- Directed by: Sidney J. Furie
- Written by: Sidney J. Furie Harold Buchman
- Produced by: Brad Dexter
- Starring: Barry Newman Diana Muldaur Harold Gould
- Cinematography: Ralph Woolsey
- Edited by: Argyle Nelson Jr.
- Music by: Malcolm Dodds
- Production company: Furie Productions
- Distributed by: Paramount Pictures
- Release date: March 10, 1970 (New York City);
- Running time: 120 minutes
- Country: United States
- Language: English
- Budget: $1.8 million

= The Lawyer (film) =

1970 film by Sidney J. Furie

The Lawyer is a 1970 American courtroom drama film loosely based on the Sam Sheppard murder case in which a physician is charged with killing his wife following a highly publicized and sloppy investigation. The film was directed by Sidney J. Furie and stars Barry Newman as the energetic, opportunistic defense attorney Tony Petrocelli and Diana Muldaur as his wife Ruth Petrocelli.

The film is the source of the role that Newman reprised in the television series Petrocelli.

==Plot==
Tony Petrocelli is a Harvard-educated attorney of Italian heritage who practices in an unidentified part of the American Southwest. He works (and drives) at a frenetic pace, not only because he is a zealous advocate for his defendants (mostly drunks and other small-time criminal cases) but also because of the vast distances of western prairie that he must cross in order to meet clients, investigate his cases and make court appointments.

A major case lands in his lap when he is asked to defend a young, prosperous physician who expects to be charged with the bludgeoning murder of his socialite wife.

==Production==
The film was announced in 1966 and was inspired by the true life case of neurosurgeon Sam Sheppard, whose conviction for the murder of his pregnant wife was overturned by the U.S. Supreme Court and who was acquitted in a 1966 retrial. Sheppard's lawyer, F. Lee Bailey, sold the rights to Sheppard's book Endure and Conquer: My 12 Year Fight for Vindication to 20th Century Fox per an arrangement in which he'd forego direct payment from Sheppard for legal representation and reportedly received between $100,000 and $150,000. In addition to Sheppard's own book, Fox also purchased the rights to two books covering the case by reporter Paul Holmes as well as the book My Brother's Keeper written by Sheppard's brother Steven. Producers Norman Baer and Philip D'Antoni had initially optioned the rights to the story, but after the option expired Paramount Pictures acquired the rights.

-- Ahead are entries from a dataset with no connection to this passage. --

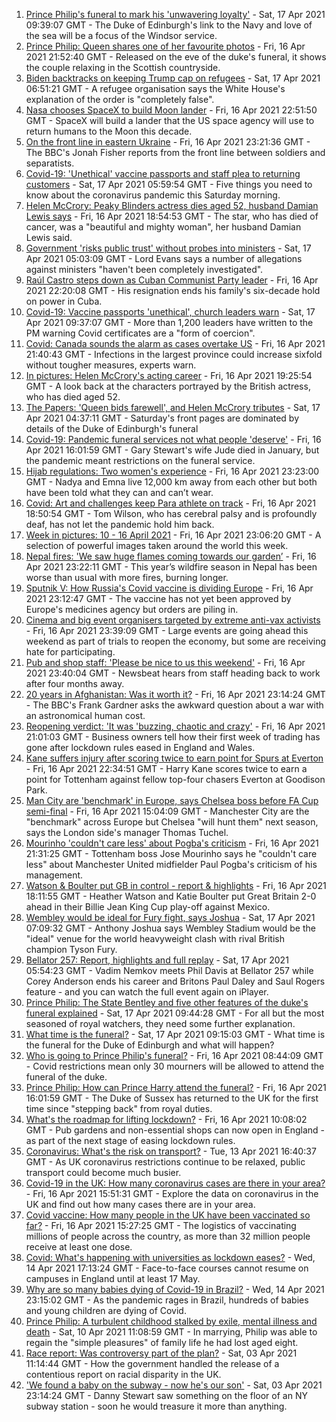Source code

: 1. [Prince Philip's funeral to mark his 'unwavering loyalty'](https://www.bbc.co.uk/news/uk-56779068) - Sat, 17 Apr 2021 09:39:07 GMT - The Duke of Edinburgh's link to the Navy and love of the sea will be a focus of the Windsor service.
2. [Prince Philip: Queen shares one of her favourite photos](https://www.bbc.co.uk/news/uk-56777064) - Fri, 16 Apr 2021 21:52:40 GMT - Released on the eve of the duke's funeral, it shows the couple relaxing in the Scottish countryside.
3. [Biden backtracks on keeping Trump cap on refugees](https://www.bbc.co.uk/news/world-us-canada-56778721) - Sat, 17 Apr 2021 06:51:21 GMT - A refugee organisation says the White House's explanation of the order is "completely false".
4. [Nasa chooses SpaceX to build Moon lander](https://www.bbc.co.uk/news/science-environment-56781556) - Fri, 16 Apr 2021 22:51:50 GMT - SpaceX will build a lander that the US space agency will use to return humans to the Moon this decade.
5. [On the front line in eastern Ukraine](https://www.bbc.co.uk/news/world-europe-56776463) - Fri, 16 Apr 2021 23:21:36 GMT - The BBC's Jonah Fisher reports from the front line between soldiers and separatists.
6. [Covid-19: 'Unethical' vaccine passports and staff plea to returning customers](https://www.bbc.co.uk/news/uk-56781687) - Sat, 17 Apr 2021 05:59:54 GMT - Five things you need to know about the coronavirus pandemic this Saturday morning.
7. [Helen McCrory: Peaky Blinders actress dies aged 52, husband Damian Lewis says](https://www.bbc.co.uk/news/entertainment-arts-56770593) - Fri, 16 Apr 2021 18:54:53 GMT - The star, who has died of cancer, was a "beautiful and mighty woman", her husband Damian Lewis said.
8. [Government 'risks public trust' without probes into ministers](https://www.bbc.co.uk/news/uk-politics-56763651) - Sat, 17 Apr 2021 05:03:09 GMT - Lord Evans says a number of allegations against ministers "haven't been completely investigated".
9. [Raúl Castro steps down as Cuban Communist Party leader](https://www.bbc.co.uk/news/world-latin-america-56780903) - Fri, 16 Apr 2021 22:20:08 GMT - His resignation ends his family's six-decade hold on power in Cuba.
10. [Covid-19: Vaccine passports 'unethical', church leaders warn](https://www.bbc.co.uk/news/uk-56781724) - Sat, 17 Apr 2021 09:37:07 GMT - More than 1,200 leaders have written to the PM warning Covid certificates are a "form of coercion".
11. [Covid: Canada sounds the alarm as cases overtake US](https://www.bbc.co.uk/news/world-us-canada-56779428) - Fri, 16 Apr 2021 21:40:43 GMT - Infections in the largest province could increase sixfold without tougher measures, experts warn.
12. [In pictures: Helen McCrory's acting career](https://www.bbc.co.uk/news/entertainment-arts-56779389) - Fri, 16 Apr 2021 19:25:54 GMT - A look back at the characters portrayed by the British actress, who has died aged 52.
13. [The Papers: 'Queen bids farewell', and Helen McCrory tributes](https://www.bbc.co.uk/news/blogs-the-papers-56781228) - Sat, 17 Apr 2021 04:37:11 GMT - Saturday's front pages are dominated by details of the Duke of Edinburgh's funeral
14. [Covid-19: Pandemic funeral services not what people 'deserve'](https://www.bbc.co.uk/news/uk-56765962) - Fri, 16 Apr 2021 16:01:59 GMT - Gary Stewart's wife Jude died in January, but the pandemic meant restrictions on the funeral service.
15. [Hijab regulations: Two women's experience](https://www.bbc.co.uk/news/world-56773815) - Fri, 16 Apr 2021 23:23:00 GMT - Nadya and Emna live 12,000 km away from each other but both have been told what they can and can’t wear.
16. [Covid: Art and challenges keep Para athlete on track](https://www.bbc.co.uk/news/uk-56773744) - Fri, 16 Apr 2021 18:50:54 GMT - Tom Wilson, who has cerebral palsy and is profoundly deaf, has not let the pandemic hold him back.
17. [Week in pictures: 10 - 16 April 2021](https://www.bbc.co.uk/news/in-pictures-56759689) - Fri, 16 Apr 2021 23:06:20 GMT - A selection of powerful images taken around the world this week.
18. [Nepal fires: 'We saw huge flames coming towards our garden’](https://www.bbc.co.uk/news/world-asia-56773816) - Fri, 16 Apr 2021 23:22:11 GMT - This year’s wildfire season in Nepal has been worse than usual with more fires, burning longer.
19. [Sputnik V: How Russia's Covid vaccine is dividing Europe](https://www.bbc.co.uk/news/world-europe-56735931) - Fri, 16 Apr 2021 23:12:47 GMT - The vaccine has not yet been approved by Europe's medicines agency but orders are piling in.
20. [Cinema and big event organisers targeted by extreme anti-vax activists](https://www.bbc.co.uk/news/blogs-trending-56772902) - Fri, 16 Apr 2021 23:39:09 GMT - Large events are going ahead this weekend as part of trials to reopen the economy, but some are receiving hate for participating.
21. [Pub and shop staff: 'Please be nice to us this weekend'](https://www.bbc.co.uk/news/newsbeat-56775186) - Fri, 16 Apr 2021 23:40:04 GMT - Newsbeat hears from staff heading back to work after four months away.
22. [20 years in Afghanistan: Was it worth it?](https://www.bbc.co.uk/news/world-asia-56770570) - Fri, 16 Apr 2021 23:14:24 GMT - The BBC's Frank Gardner asks the awkward question about a war with an astronomical human cost.
23. [Reopening verdict: 'It was 'buzzing, chaotic and crazy'](https://www.bbc.co.uk/news/business-56760866) - Fri, 16 Apr 2021 21:01:03 GMT - Business owners tell how their first week of trading has gone after lockdown rules eased in England and Wales.
24. [Kane suffers injury after scoring twice to earn point for Spurs at Everton](https://www.bbc.co.uk/sport/football/56684992) - Fri, 16 Apr 2021 22:34:51 GMT - Harry Kane scores twice to earn a point for Tottenham against fellow top-four chasers Everton at Goodison Park.
25. [Man City are 'benchmark' in Europe, says Chelsea boss before FA Cup semi-final](https://www.bbc.co.uk/sport/football/56776703) - Fri, 16 Apr 2021 15:04:09 GMT - Manchester City are the "benchmark" across Europe but Chelsea "will hunt them" next season, says the London side's manager Thomas Tuchel.
26. [Mourinho 'couldn't care less' about Pogba's criticism](https://www.bbc.co.uk/sport/football/56769754) - Fri, 16 Apr 2021 21:31:25 GMT - Tottenham boss Jose Mourinho says he "couldn't care less" about Manchester United midfielder Paul Pogba's criticism of his management.
27. [Watson & Boulter put GB in control - report & highlights](https://www.bbc.co.uk/sport/tennis/56760606) - Fri, 16 Apr 2021 18:11:55 GMT - Heather Watson and Katie Boulter put Great Britain 2-0 ahead in their Billie Jean King Cup play-off against Mexico.
28. [Wembley would be ideal for Fury fight, says Joshua](https://www.bbc.co.uk/sport/boxing/56783295) - Sat, 17 Apr 2021 07:09:32 GMT - Anthony Joshua says Wembley Stadium would be the "ideal" venue for the world heavyweight clash with rival British champion Tyson Fury.
29. [Bellator 257: Report, highlights and full replay](https://www.bbc.co.uk/sport/mixed-martial-arts/56783293) - Sat, 17 Apr 2021 05:54:23 GMT - Vadim Nemkov meets Phil Davis at Bellator 257 while Corey Anderson ends his career and Britons Paul Daley and Saul Rogers feature - and you can watch the full event again on iPlayer.
30. [Prince Philip: The State Bentley and five other features of the duke's funeral explained](https://www.bbc.co.uk/news/uk-56762822) - Sat, 17 Apr 2021 09:44:28 GMT - For all but the most seasoned of royal watchers, they need some further explanation.
31. [What time is the funeral?](https://www.bbc.co.uk/news/uk-56694327) - Sat, 17 Apr 2021 09:15:03 GMT - What time is the funeral for the Duke of Edinburgh and what will happen?
32. [Who is going to Prince Philip's funeral?](https://www.bbc.co.uk/news/uk-56765468) - Fri, 16 Apr 2021 08:44:09 GMT - Covid restrictions mean only 30 mourners will be allowed to attend the funeral of the duke.
33. [Prince Philip: How can Prince Harry attend the funeral?](https://www.bbc.co.uk/news/uk-56709506) - Fri, 16 Apr 2021 16:01:59 GMT - The Duke of Sussex has returned to the UK for the first time since "stepping back" from royal duties.
34. [What's the roadmap for lifting lockdown?](https://www.bbc.co.uk/news/explainers-52530518) - Fri, 16 Apr 2021 10:08:02 GMT - Pub gardens and non-essential shops can now open in England - as part of the next stage of easing lockdown rules.
35. [Coronavirus: What's the risk on transport?](https://www.bbc.co.uk/news/health-51736185) - Tue, 13 Apr 2021 16:40:37 GMT - As UK coronavirus restrictions continue to be relaxed, public transport could become much busier.
36. [Covid-19 in the UK: How many coronavirus cases are there in your area?](https://www.bbc.co.uk/news/uk-51768274) - Fri, 16 Apr 2021 15:51:31 GMT - Explore the data on coronavirus in the UK and find out how many cases there are in your area.
37. [Covid vaccine: How many people in the UK have been vaccinated so far?](https://www.bbc.co.uk/news/health-55274833) - Fri, 16 Apr 2021 15:27:25 GMT - The logistics of vaccinating millions of people across the country, as more than 32 million people receive at least one dose.
38. [Covid: What's happening with universities as lockdown eases?](https://www.bbc.co.uk/news/explainers-52753913) - Wed, 14 Apr 2021 17:13:24 GMT - Face-to-face courses cannot resume on campuses in England until at least 17 May.
39. [Why are so many babies dying of Covid-19 in Brazil?](https://www.bbc.co.uk/news/world-latin-america-56696907) - Wed, 14 Apr 2021 23:15:02 GMT - As the pandemic rages in Brazil, hundreds of babies and young children are dying of Covid.
40. [Prince Philip: A turbulent childhood stalked by exile, mental illness and death](https://www.bbc.co.uk/news/uk-56690270) - Sat, 10 Apr 2021 11:08:59 GMT - In marrying, Philip was able to regain the "simple pleasures" of family life he had lost aged eight.
41. [Race report: Was controversy part of the plan?](https://www.bbc.co.uk/news/uk-politics-56578839) - Sat, 03 Apr 2021 11:14:44 GMT - How the government handled the release of a contentious report on racial disparity in the UK.
42. ['We found a baby on the subway - now he's our son'](https://www.bbc.co.uk/news/stories-56409764) - Sat, 03 Apr 2021 23:14:24 GMT - Danny Stewart saw something on the floor of an NY subway station - soon he would treasure it more than anything.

Sidney J. Furie became attached to direct having turned down the opportunity to direct M*A*S*H after finding the script to be too much of a mess. An early version of the film would've framed the film in a "quasi-documentary" style, including the unconventional approach of having Bailey play himself, but the approach was abandoned due to a lack of interest from the studio and Bailey left the film. Barry Newman, who played the Bailey-inspired character, was unaware of this initial approach and openly admitted that he made the performance his own rather than a facsimile of Bailey. Norman Bogner initially collaborated with Furie on the script, but after Furie deemed their months of effort "uncinematic" Bogner left the project. fledgling producer Harry Korshak, youngest son of Paramount fixer Sidney Korshak, had befriended Furie leading to Korshak's father-in-law, blacklisted writer Harold Buchman, coming on board to re-write the script. In order to capture Bailey's mannerisms Furie, Buchman, and producer Brad Dexter followed Bailey on other cases in order to document his "performative" style in the courtroom, this prompted the crew to shift focus from the central murder to more on the character of the lawyer which was reflected with the title change where the original title The Sheppard Murder Case was instead replaced with The Lawyer. Despite being unknown at the time, Furie cast Barry Newman as the lead as he'd impressed him in the audition in a way no other had.

==Release==
The Lawyer had initially been intended for a 1969 release, but as Paramount was suffering financial difficulties and on the brink of bankruptcy the release was delayed. The Lawyer eventually opened in New York on March 10, 1970, followed by a wide release on May 15 of that year.

=== Home media ===
KINO-LORBER issued "The Lawyer" on Blu-ray for its first-ever homevideo release in August 2024 via Kino's deal with Paramount. As stated on the sleeve art: The disc used a 2021 HD Master from a 4k Scan of the original 35mm camera negative.